──────── COLLECTED MATERIAL ────────

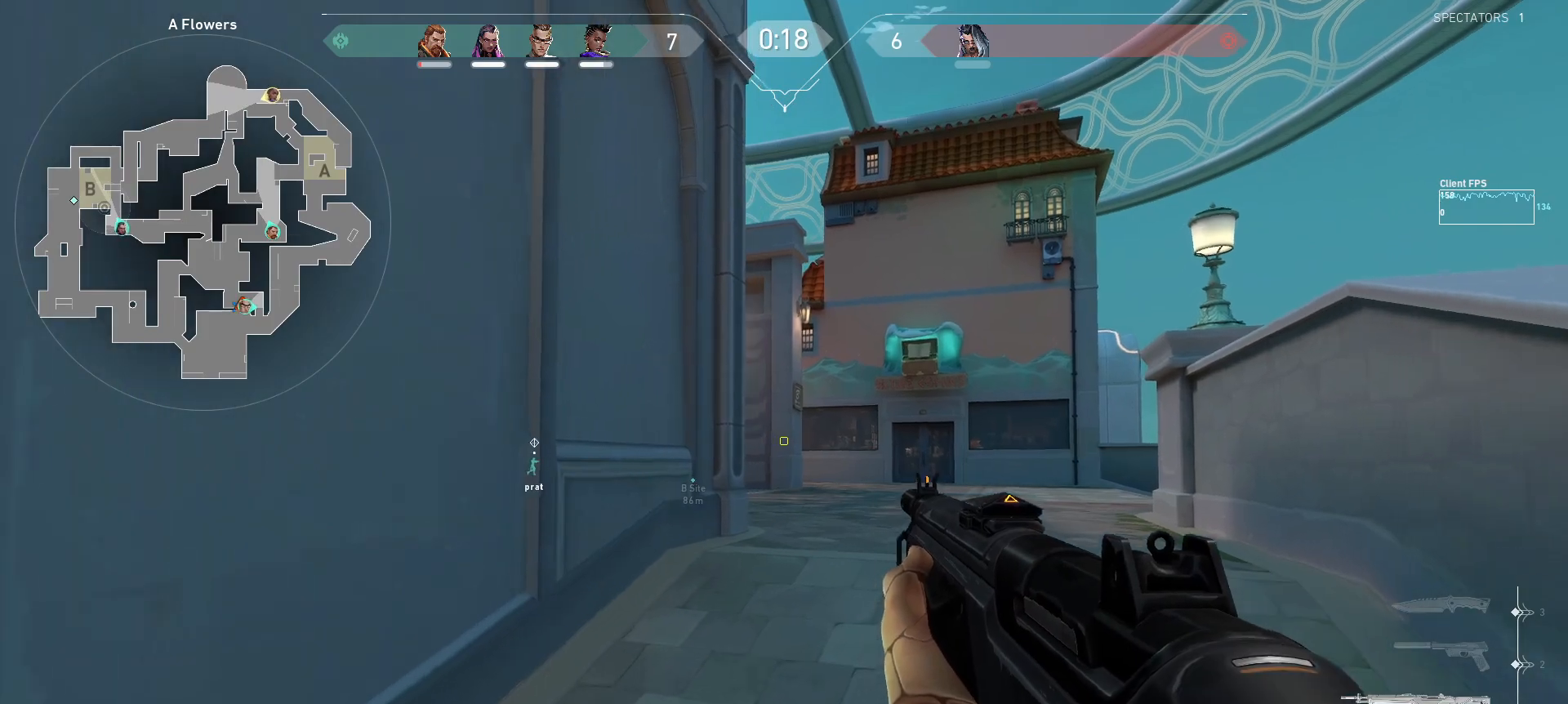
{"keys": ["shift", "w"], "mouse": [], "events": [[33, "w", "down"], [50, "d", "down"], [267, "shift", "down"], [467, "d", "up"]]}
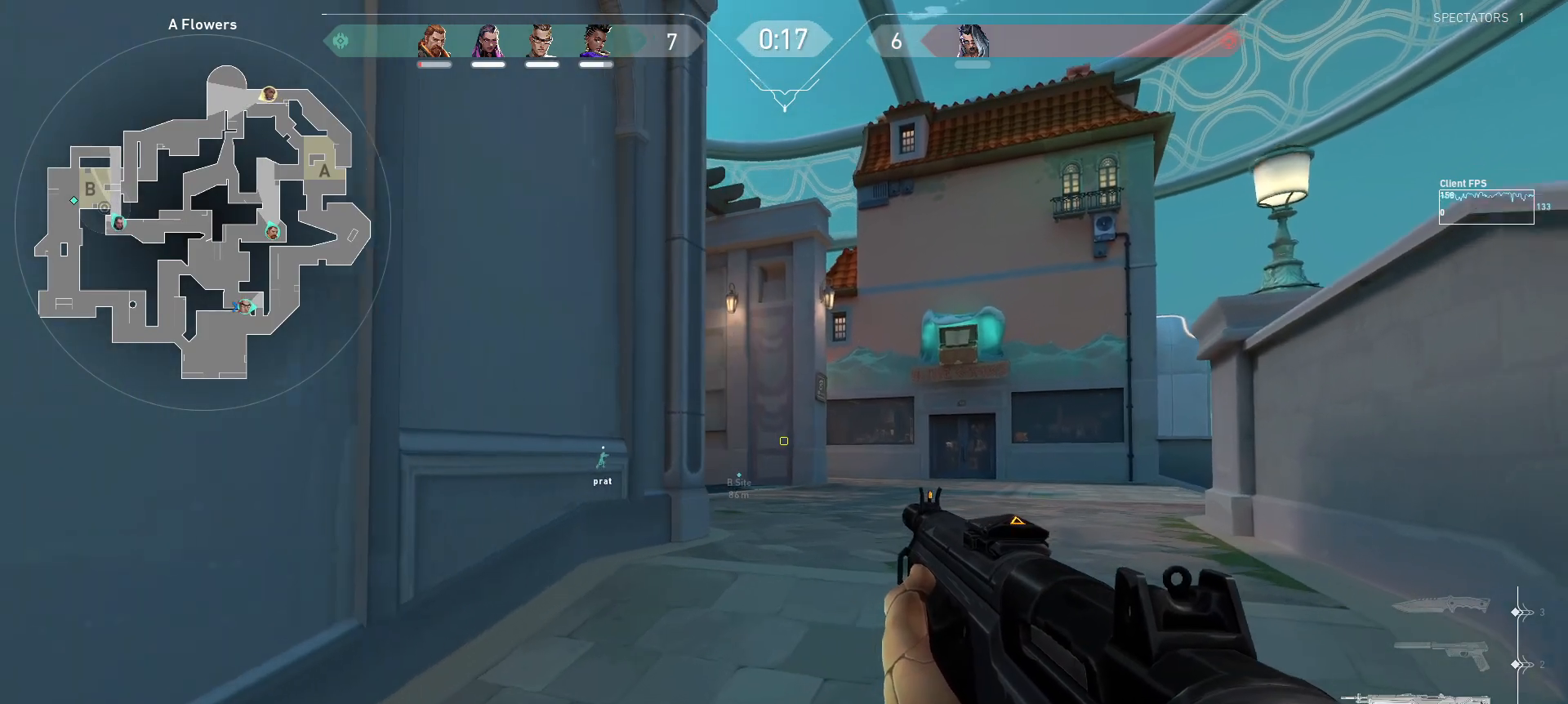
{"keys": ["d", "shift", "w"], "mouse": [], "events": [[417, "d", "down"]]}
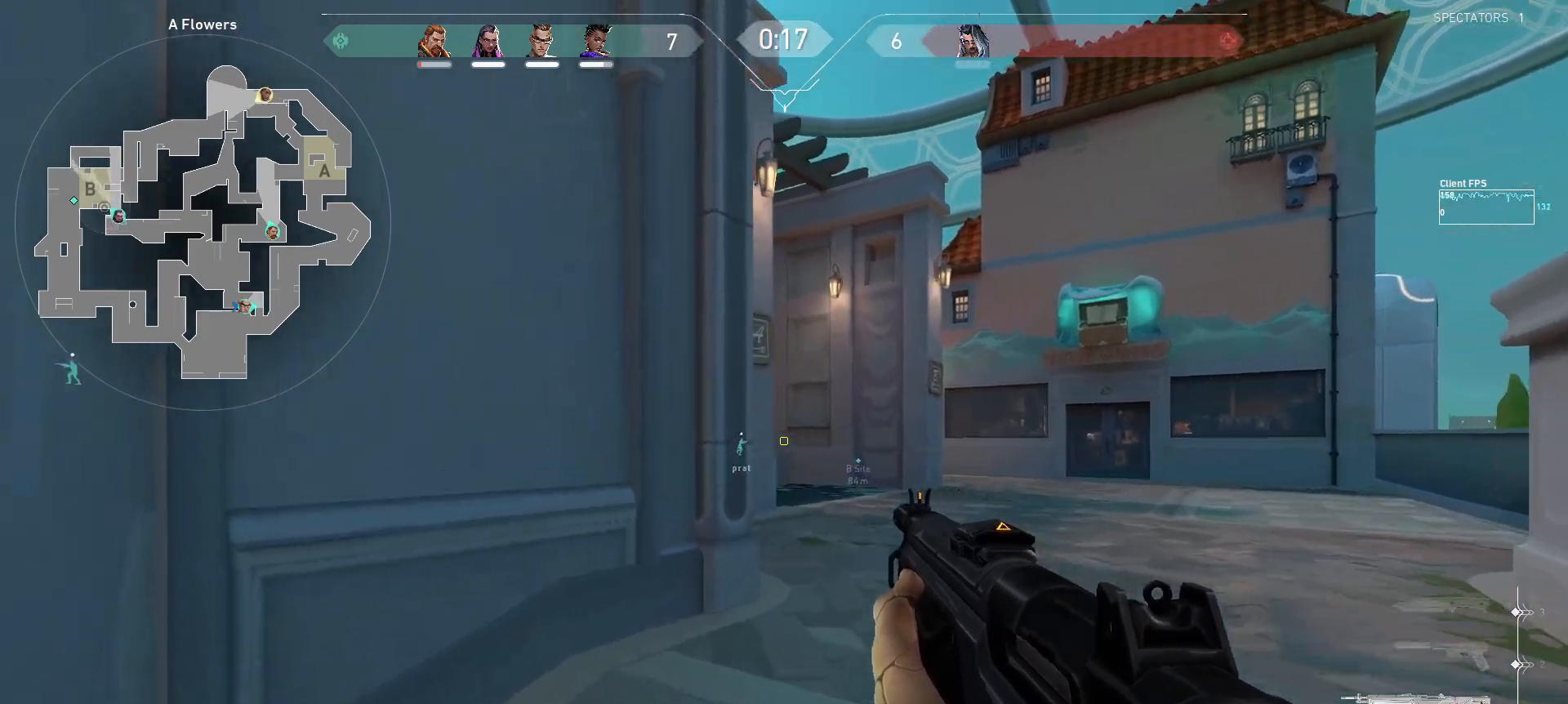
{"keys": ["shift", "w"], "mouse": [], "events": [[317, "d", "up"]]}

────────

# [WORK REQUEST]
Set out every line from the material that contains the string "down".

# [SOLUTION FOR THIS EXERCISE]
{"keys": ["shift", "w"], "mouse": [], "events": [[33, "w", "down"], [50, "d", "down"], [267, "shift", "down"], [467, "d", "up"]]}
{"keys": ["d", "shift", "w"], "mouse": [], "events": [[417, "d", "down"]]}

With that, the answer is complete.